Top billing in the Local Artist Films Program organized by the Chinatown Community Land Trust 9/17/2020 part of the 29 Oak Street Wall Projections series.
My MaMa’s Back,” an excerpt from a longer story called, “Duck,” is a tribute to the Chinese immigrant women garment workers of my Boston Chinatown childhood. The text and the recording, done by me in 2020, the photograph, by my father, Walter Yee, c.1952. In the photo, I sit with my mother inside 133 Hudson Street, our first American home, located where the first American community of Taishanese immigrant families settled after the repeal of the Chinese Exclusion Act in 1945. The subjects are my mother, May-Soon Gee Yee, myself, and in the dark shadows, longing, unseen, my two left behind sisters.
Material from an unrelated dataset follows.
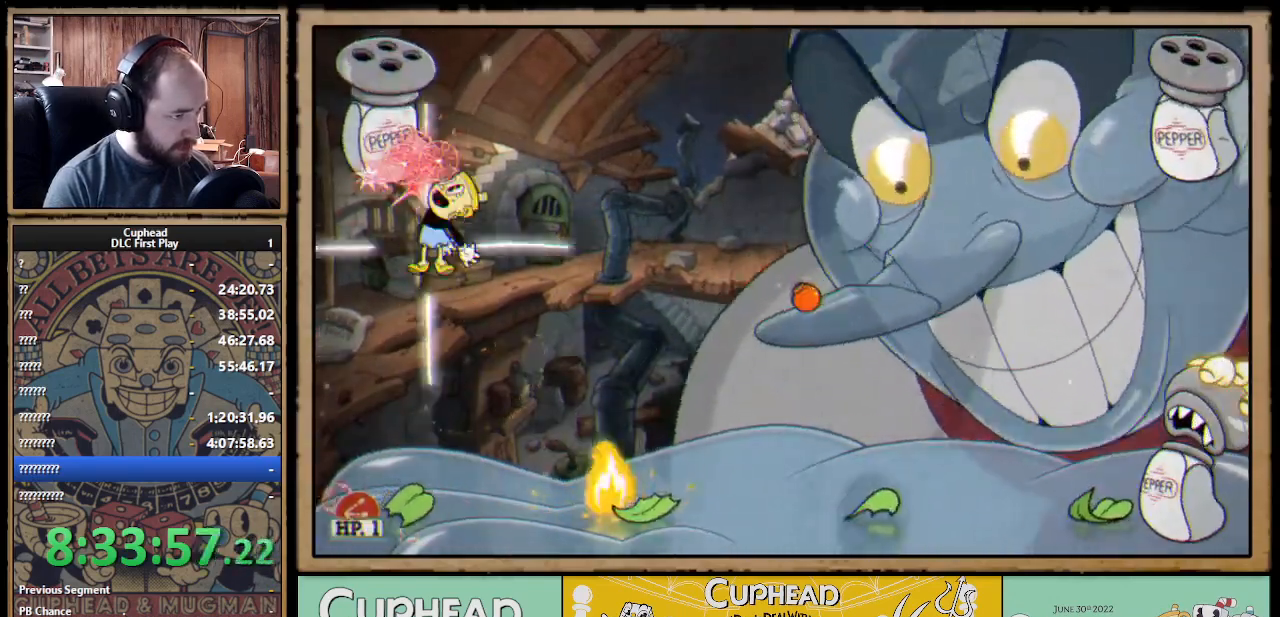
{"buttons": ["X"], "left_stick": "up-left", "right_stick": "center", "events": [[117, "L1", "up"], [267, "L1", "down"], [383, "L1", "up"], [400, "left_stick", "up-left"]]}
Due to the Chinese Exclusion Act, my parents were separated for 15 years before I was born. My mother and two older sisters, surviving the Japanese invasion of China, while my father, a US Army Corporal, fought in Europe. My mother entered Boston in 1948, under the War Brides Act of 1945, leaving two daughters behind. My parents’ granddaughter, Sarah Cheung, born in Guangzhou, emigrating to Boston in 1979, translated the text.
This piece tells the story of a childhood in a fragmented family, dominated by the ever present sound and rhythm of a sewing machine. Separated by socio-political upheaval, exclusionary laws, war and revolution, three generations meet across time and space in this artistic creation, centering on the sewing together of fabric.